We are unable to detect in the pleadings and evidence any variance, as insisted by appellant. We are unable to conclude that the case of Vitovsky v. Gallia (Tex.Civ.App.) 268 S.W. 1026, bears any analogy to the case at bar. In that case the appellee sued for the price of an automobile, which he alleged he had delivered to the appellant, and on the trial admitted that he had been paid for the automobile, but that nevertheless the appellant owed him the said amount as profits due in a joint transaction between them. The court correctly held that he could not recover profits on a transaction in real estate in a suit for the purchase price of an automobile.
Appellant is of the opinion that because appellee alleged he agreed to acquire jointly the 100 acres, and because the proof shows a joint acquisition between appellant and other parties to the exclusion of appellant of 140 acres, this constitutes a variance. We are unable to agree to this insistence. The gravamen of appellee's complaint was a breach by appellant of his agreement. The assignments presenting the questions of variance are overruled.

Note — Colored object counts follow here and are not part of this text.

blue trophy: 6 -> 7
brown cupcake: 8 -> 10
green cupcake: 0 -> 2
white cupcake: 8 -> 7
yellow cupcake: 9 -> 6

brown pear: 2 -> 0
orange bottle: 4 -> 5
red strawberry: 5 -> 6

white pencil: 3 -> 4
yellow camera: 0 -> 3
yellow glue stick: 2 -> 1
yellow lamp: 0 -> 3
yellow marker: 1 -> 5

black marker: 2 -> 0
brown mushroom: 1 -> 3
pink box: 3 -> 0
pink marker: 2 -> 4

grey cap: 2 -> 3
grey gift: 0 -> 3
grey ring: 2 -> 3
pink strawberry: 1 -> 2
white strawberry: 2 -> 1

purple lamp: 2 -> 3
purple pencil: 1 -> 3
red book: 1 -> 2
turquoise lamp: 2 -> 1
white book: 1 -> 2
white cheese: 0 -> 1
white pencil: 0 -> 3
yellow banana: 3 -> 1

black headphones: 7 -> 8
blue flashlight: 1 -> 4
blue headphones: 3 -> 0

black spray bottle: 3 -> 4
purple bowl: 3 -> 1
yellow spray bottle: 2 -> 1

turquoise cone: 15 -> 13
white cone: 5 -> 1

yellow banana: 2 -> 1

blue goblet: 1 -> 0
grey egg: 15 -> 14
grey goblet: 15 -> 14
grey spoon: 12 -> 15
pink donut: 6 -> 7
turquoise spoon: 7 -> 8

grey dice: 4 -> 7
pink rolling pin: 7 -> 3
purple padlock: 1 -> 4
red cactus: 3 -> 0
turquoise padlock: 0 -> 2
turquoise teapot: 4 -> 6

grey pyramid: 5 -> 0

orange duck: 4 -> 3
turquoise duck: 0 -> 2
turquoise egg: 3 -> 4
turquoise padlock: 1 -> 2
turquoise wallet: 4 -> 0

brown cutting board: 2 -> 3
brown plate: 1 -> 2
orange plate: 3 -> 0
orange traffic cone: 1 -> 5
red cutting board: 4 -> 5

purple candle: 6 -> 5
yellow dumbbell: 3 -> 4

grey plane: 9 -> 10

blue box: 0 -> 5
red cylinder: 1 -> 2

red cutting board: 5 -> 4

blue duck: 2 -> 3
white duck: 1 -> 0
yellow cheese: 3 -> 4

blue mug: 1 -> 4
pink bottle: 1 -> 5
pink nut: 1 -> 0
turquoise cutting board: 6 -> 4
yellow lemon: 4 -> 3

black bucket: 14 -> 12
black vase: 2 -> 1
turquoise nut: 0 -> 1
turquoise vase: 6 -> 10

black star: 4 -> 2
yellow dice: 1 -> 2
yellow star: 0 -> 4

It is next claimed that appellee, if entitled to recover at all, could only recover one-half of the net profits which accrue on one-third of the 100 acres, because appellant never acquired the 100 acres. It will be noted that the 100 acres and 40 acres were all included in one lease. Certainly, appellant was entitled to recover one-half of the profits which appellant made out of the transaction up to and including one-half of the profits on the 100 acres. Appellant's interest was an undivided one in the whole 140 acres. He had contracted with appellee to take this lease on 100 acres of land jointly in their behalf. Whatever acreage he did get out of the whole matter must be construed, as was done by the trial court, to have been acquired under the contract between appellant and appellee, and this is on the assumption that appellant got as much as he was able to get. The court might have concluded that appellant could have acquired the interest which was taken in the name of his brother, and if he had, appellee's judgment should have been very much greater. On the other hand, the trial court allowed appellant to deduct from the profit which he realized the entire amount for both his and his brother's interest. The judgment clearly demonstrates to our minds that the trial court sustained all of the appellant's contentions which, in good conscience, could have been allowed, and that, therefore, he has no cause for complaint.
*Page 339The judgment of the trial court is therefore affirmed.